Chapter V A Good Set of Teeth
V
A Good Set of Teeth
The metalworker carved and hammered away by candlelight, and when the sun rose, so did he, climbing the rank stairs from his basement forge to the great hall, and then to the apartments of the castle’s mistress.
He had the necklace strung between his fingers like a cat’s cradle, pulling gently to make sure the chain would hold, that the hammered rings of gold would not snap and clatter to the floor.
Sixty-four teeth, carved into flat disks, shining like inlays of pearl.
The teeth of the first master to live by the rules of the Covenant: Adele-Blanche’s grandfather, whose throat was opened under Berengar’s blade.
Now the teeth of Adele-Blanche. It was precarious work.
In the mistress’s old age, her teeth had begun to wither and furrow like her skin.
One impatient stroke of his hand and the teeth would shatter, and the new mistress would be bereft.
The metalworker was not above having contingency plans, however.
He often considered how quick and easy the theft would be: The dungeons were a tomb for all the dead’s teeth.
Each set was arranged into a mold, and then added to a sumptuous marble frieze.
The sculptor was forever chipping away at this frieze, adding new faces for every set of teeth that made its way into his hands.
This scene stretched for nearly a mile along the north wall of the dungeon, and the older teeth were indeed forming fissures, sometimes falling from their molds and into the foul puddles below.
And of course, the marble was always under siege by the water that dripped from the upper floors, green rot defiling all these carefully sculpted figures.
But the newer teeth, the teeth of the freshly dead, were more intact than the teeth of the ancient woman, and thus more fitted to his delicate task.
Would her granddaughters know if he made this surreptitious replacement?
He did not dare. They were both the blood of Adele-Blanche and would not forgive any such transgression.
The scene of the dungeon’s frieze was selected by Adele-Blanche and portrayed the history of their house.
A parade of lords, each more eminent than the last, braver in battle and more pious in prayer, and of fairer face, as though the sculptor was each time improving upon his craft.
He carved supplicating peasants, always with their mouths gaped open—wide enough to accommodate twice as many teeth.
The wise man works only half as hard as the fool, and Adele-Blanche would never employ a dullard.
Then there came the gash in the frieze, representing the violent intrusion of Berengar, which broke the old customs apart to the new.
Where the House of Teeth had once had masters, there were now only mistresses, for Berengar, in his deceitful cruelty, had left alive no male heir.
While he had allowed the other great houses to elevate their sons or nephews or grandsons, on the condition that they swear him endless fealty, knowing their paramount role in the raising of the dead, Berengar had punished the House of Teeth unduly, perhaps hoping that it would crumble to extinction in the absence of men.
But Adele-Blanche, even pregnant and not long after her first blood, was no cringing creature. She rebuilt the House of Teeth in her own shape, ruled by daughters rather than sons.
The metalworker sometimes shuddered to imagine what became of the boy children born to Adele-Blanche’s line.
He did not believe the freakish stories, that Adele-Blanche slathered their nude bodies in honey and left them to be feasted upon by flies.
But the truth was beyond the metalworker’s purview.
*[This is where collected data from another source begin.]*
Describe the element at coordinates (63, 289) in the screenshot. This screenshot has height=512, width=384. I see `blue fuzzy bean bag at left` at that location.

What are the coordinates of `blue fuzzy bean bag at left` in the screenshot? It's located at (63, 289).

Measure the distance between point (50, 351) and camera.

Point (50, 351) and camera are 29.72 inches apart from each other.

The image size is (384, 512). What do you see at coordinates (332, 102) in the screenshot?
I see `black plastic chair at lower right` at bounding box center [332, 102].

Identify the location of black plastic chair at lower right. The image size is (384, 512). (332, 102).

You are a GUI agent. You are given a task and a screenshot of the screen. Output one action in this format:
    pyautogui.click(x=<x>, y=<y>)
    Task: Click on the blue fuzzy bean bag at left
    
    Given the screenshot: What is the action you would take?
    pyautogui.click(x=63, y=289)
Her daughters, the ladies Manon and Celeste, had been pregnant each three times.
When their bellies first swelled, they were shut up in their apartments, all food laid outside the door.
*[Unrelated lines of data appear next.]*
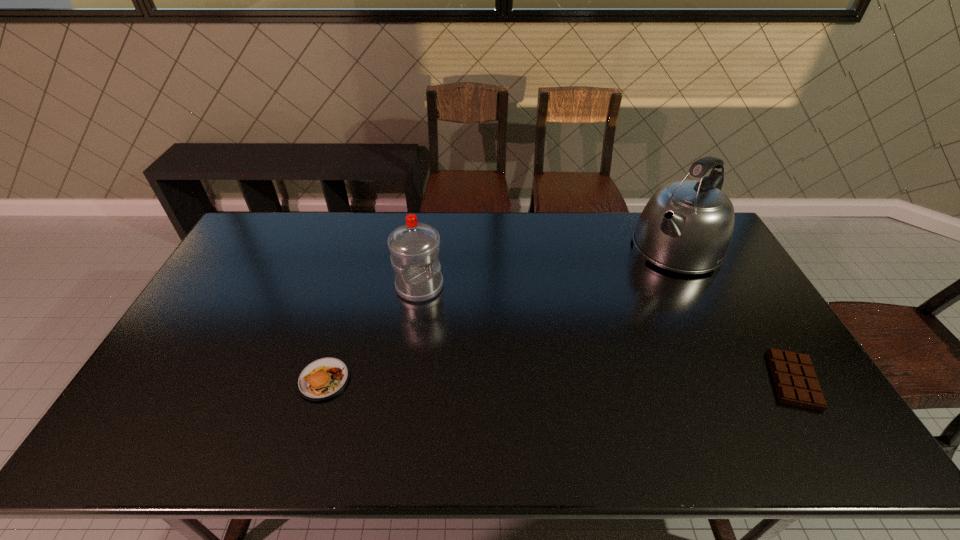
The image size is (960, 540). What are the coordinates of `vacant space situated 0.380m on the spout of the kettle` in the screenshot? It's located at (592, 331).

Identify the location of free spot located on the handle side of the water bottle. The width and height of the screenshot is (960, 540). (454, 314).

Where is `free space located on the handle side of the water bottle`? free space located on the handle side of the water bottle is located at coordinates (512, 360).

The width and height of the screenshot is (960, 540). In order to click on vacant space situated on the handle side of the water bottle in this screenshot , I will do `click(454, 314)`.

Identify the location of object present at the far edge. (687, 226).

This screenshot has height=540, width=960. What are the coordinates of `patty located in the near edge section of the desktop` in the screenshot? It's located at (324, 378).

Locate an element on the screen. candy bar at the near edge is located at coordinates (795, 380).

This screenshot has height=540, width=960. In order to click on candy bar that is at the right edge in this screenshot , I will do `click(795, 380)`.

Find the location of a particular element. The image size is (960, 540). kettle situated at the right edge is located at coordinates (687, 226).

You are a GUI agent. You are given a task and a screenshot of the screen. Output one action in this format:
    pyautogui.click(x=<x>, y=<y>)
    Task: Click on the object positioned at the far right corner
    The height and width of the screenshot is (540, 960).
    Given the screenshot: What is the action you would take?
    pyautogui.click(x=687, y=226)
If they even screamed in labor, the metalworker did not know it; in those months, the halls were silent enough that eggs could be heard cracking in the kitchens.
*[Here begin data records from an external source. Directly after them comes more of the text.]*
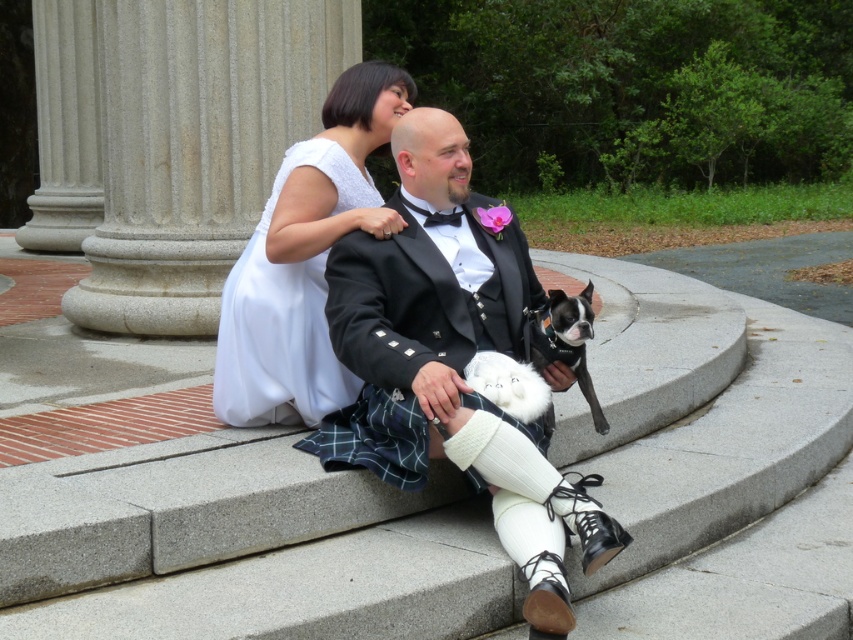
You are a photographer taking a picture of the black glossy dog at center and the white fluffy dog at center. Which dog should you focus on first if you want to capture the one closer to the left side?

The white fluffy dog at center is on the left side of the black glossy dog at center, so you should focus on the white fluffy dog at center first to capture the one closer to the left side.

You are taking a photo of the scene and want to focus on both point [579,358] and point [498,392]. Which point is closer to the camera?

Point [579,358] is further to the camera than point [498,392], so point [498,392] is closer to the camera.

You are a photographer taking a picture of the scene. You need to ensure that both the white sheer dress at center and the black glossy dog at center are in focus. Which one should you focus on first to make sure both are sharp?

The white sheer dress at center is located above the black glossy dog at center, so focusing on the white sheer dress at center first will ensure both are in focus as the dog is below it.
Then the ladies would emerge, twice empty-handed, and once, at last, with girl children squirming in their arms. Never did the metalworker see any men visit their rooms. By what strange means the ladies had been bred, he did not dare to guess.
The lady Agnes was the elder, but Marozia was firstborn of Adele-Blanche’s firstborn, and thus was her grandmother’s heiress.
Two more different ladies there could not have been.
Sometimes it beggared belief that they were born from the same blood.
But Adele-Blanche, with the perception of a sentry and the mind of a horse trader, saw these discrepancies and played her granddaughters like draughts tiles, ordering them into their most fitting positions, as she did all things within Castle Peake.
Now the great old woman was dead, and the metalworker held her death in his hands. By the laws of any other kingdom, he would not be an important man. But here, he was as essential as a good set of teeth.